O sujeito filósofo parece desenvolver um artifício para enxergar a própria escuta. Interseção com os arranjos e a plasticidade do fazer clínico. Assim o agendamento mínimo pode servir de moldura aos conteúdos da narrativa. Ao agendamento máximo cabe estruturar procedimentos íntimos a singularidade: palavras, gestos, lugares ao atendimento, alternativas a terapia.

A liberdade desses concertos discursivos pode favorecer ensaios desconstrutivos. Nem sempre em busca de preencher espaços vazios, também acrescenta páginas em branco à espera do instante transformador. Inclusive a rebeldia estética pode ser começo às novas versões.

Michel Maffesoli e as poéticas da imprecisão: “Ao nomear, com excessiva precisão, aquilo que se apreende, mata-se aquilo que é nomeado. Os poetas nos tornaram atentos a tal processo.”

Na contradição do silêncio a reivindicar atenção, o fluxo de idéias elabora figuras sem contorno definido. Com ela uma matéria-prima se oferece a desafiar as possibilidades conhecidas. Ao se colocar no lugar recém enunciado pelo outro, talvez se possa traduzir aquilo impossível a semiose escrita.

O vocabulário da singularidade pode referir temas com significado próprio, mesmo quando se utiliza de expressões contidas no dicionário comum. Nesse sentido, pode ser importante superar os limites do mundo atual. As releituras costumam viabilizar essa decifração.

Ao relembrar alguns fundamentos da escuta clínica, interessante notar o que se vai deixando de lado, quase sem perceber o inaudível por entremeios da trama especulativa. A passagem secreta em vias de se descobrir, pode ser um ângulo desmerecido ou um idioma ainda sem tradução. Talvez o ouvido consiga realizar a visão ofuscada pelas verdades consagradas. Na disposição de compartilhar é possível redescobrir a ficção como cópia infiel da realidade.

O sentido único e compreensível em cada um poderia se perder de vista, não fora o interesse em dialogar com a fonte desses desajustes. Existem desvios ao estranho labirinto, onde as lógicas rascunham sentimentos sem palavras. Ao descobridor resta estar no lugar, na hora e com a pessoa certa, para vislumbrar a região da alma presente em cada expressividade.

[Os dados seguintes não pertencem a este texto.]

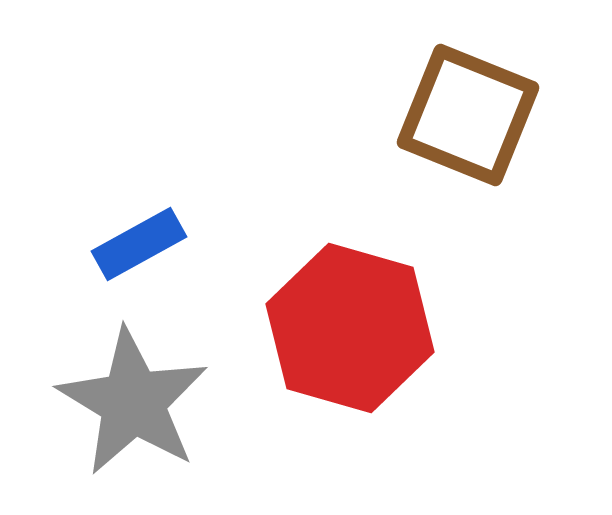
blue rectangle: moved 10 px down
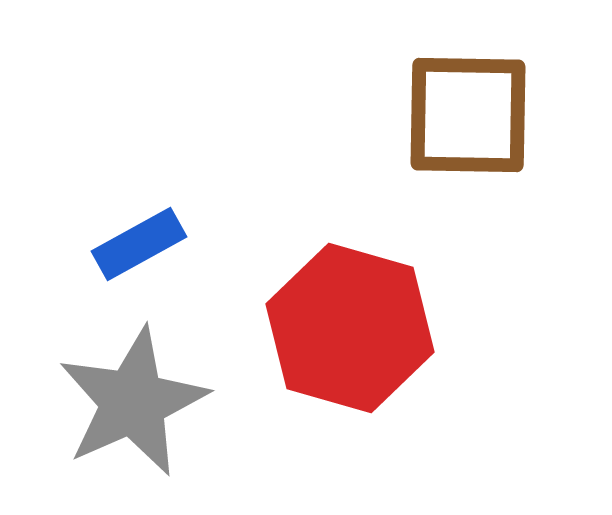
brown square: rotated 21 degrees counterclockwise
gray star: rotated 17 degrees clockwise
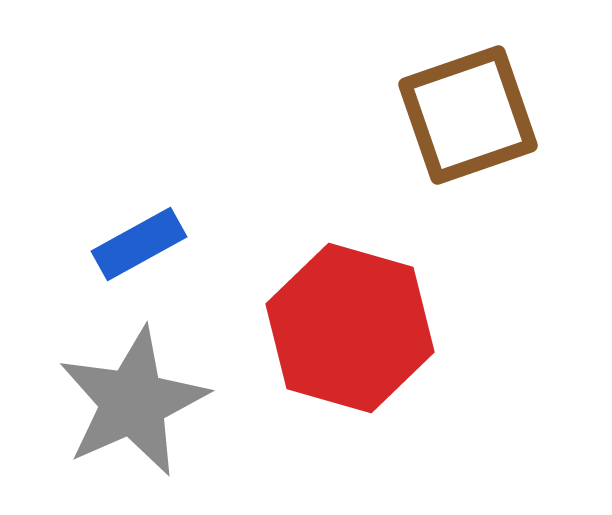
brown square: rotated 20 degrees counterclockwise
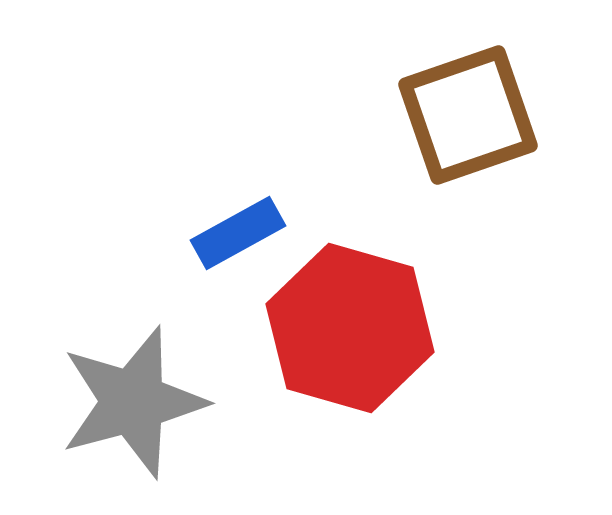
blue rectangle: moved 99 px right, 11 px up
gray star: rotated 9 degrees clockwise
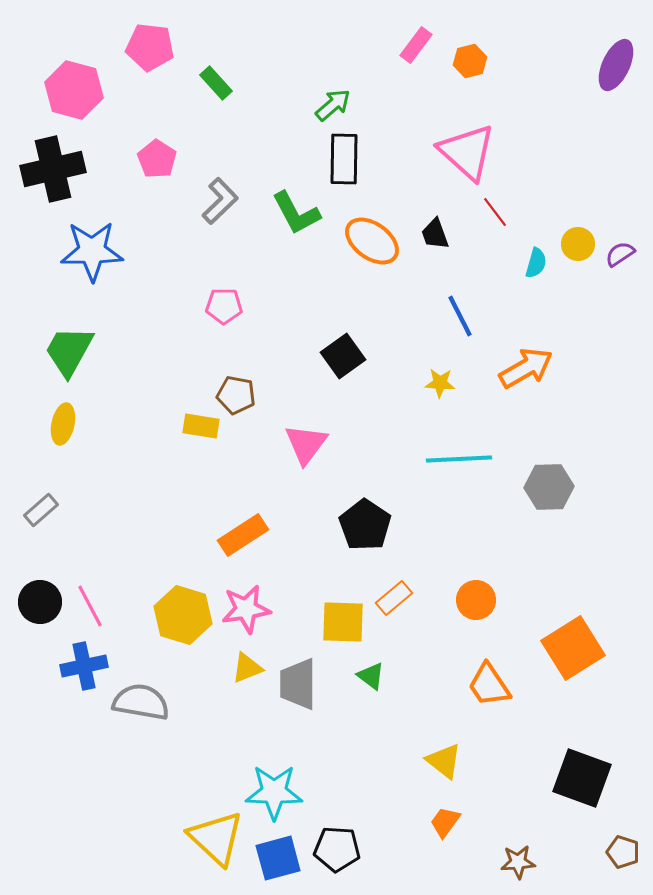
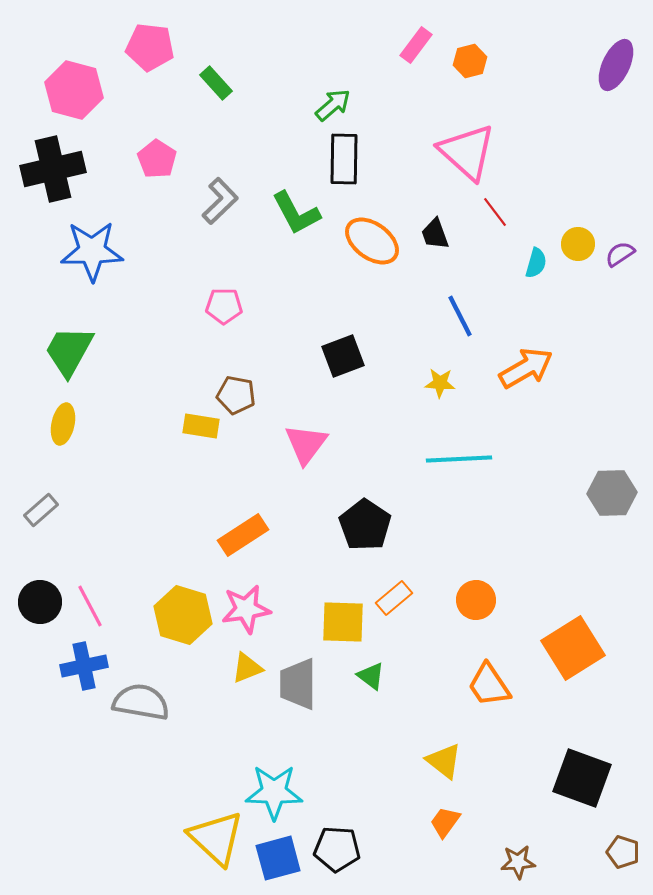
black square at (343, 356): rotated 15 degrees clockwise
gray hexagon at (549, 487): moved 63 px right, 6 px down
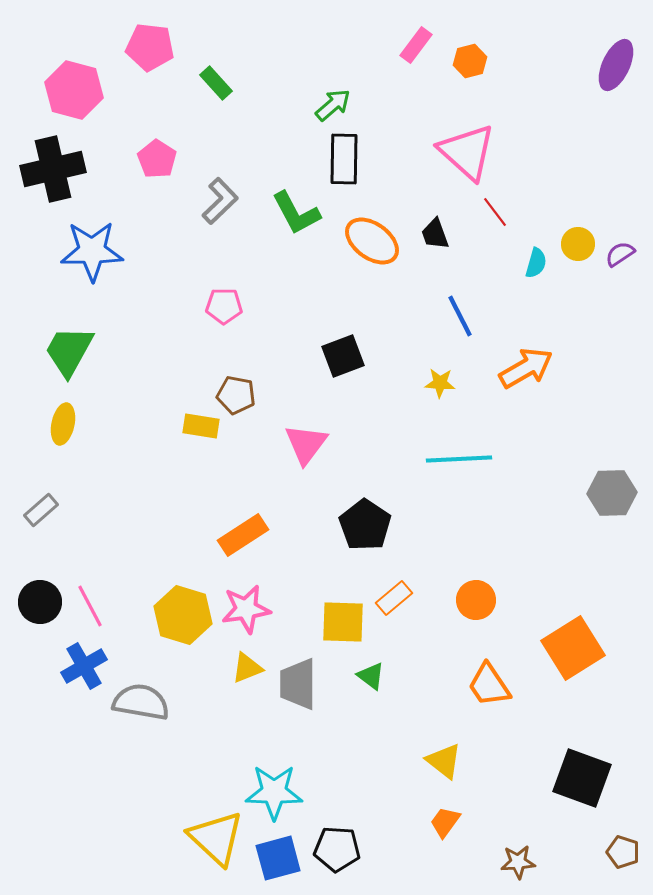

Jean-Jacques Rousseau e a estética da vida: “Uma das maiores vantagens do músico é a de poder pintar as coisas que não se podem ouvir, enquanto é impossível ao pintor representar aquelas que não se podem ver.”

Através dos ecos recém chegados, o discurso faz referência a inúmeras possibilidades a ressoar, bem depois da sessão, onde o aparente vazio de um tempo a se arrastar, se desfaz naquilo que gostaria de esquecer.

As inéditas regiões realizam um convite nem sempre reconhecível. Podem surgir a ouvidos despreparados para vislumbrar as originalidades no agora das sessões. Existem lugares onde os sentimentos não precisam de palavras para traduzir suas versões. Quando elas aparecem costumam afastar a inocência de algo novo que se inspira pra nascer.

Essa dialética com a clausura dos monólogos refaz questionamentos a cada instante. No início, se tem um saber que sabe que não sabe, no entanto, se coloca no lugar privilegiado de quem busca.
É importante aprender a ouvir as ressonâncias da interseção. Sendo a escuta um procedimento criador de espaços, é necessário estudar sua tez revestida de surpresas. Espécie de disposição aventureira a perseguir fenômenos além do mundo conhecido.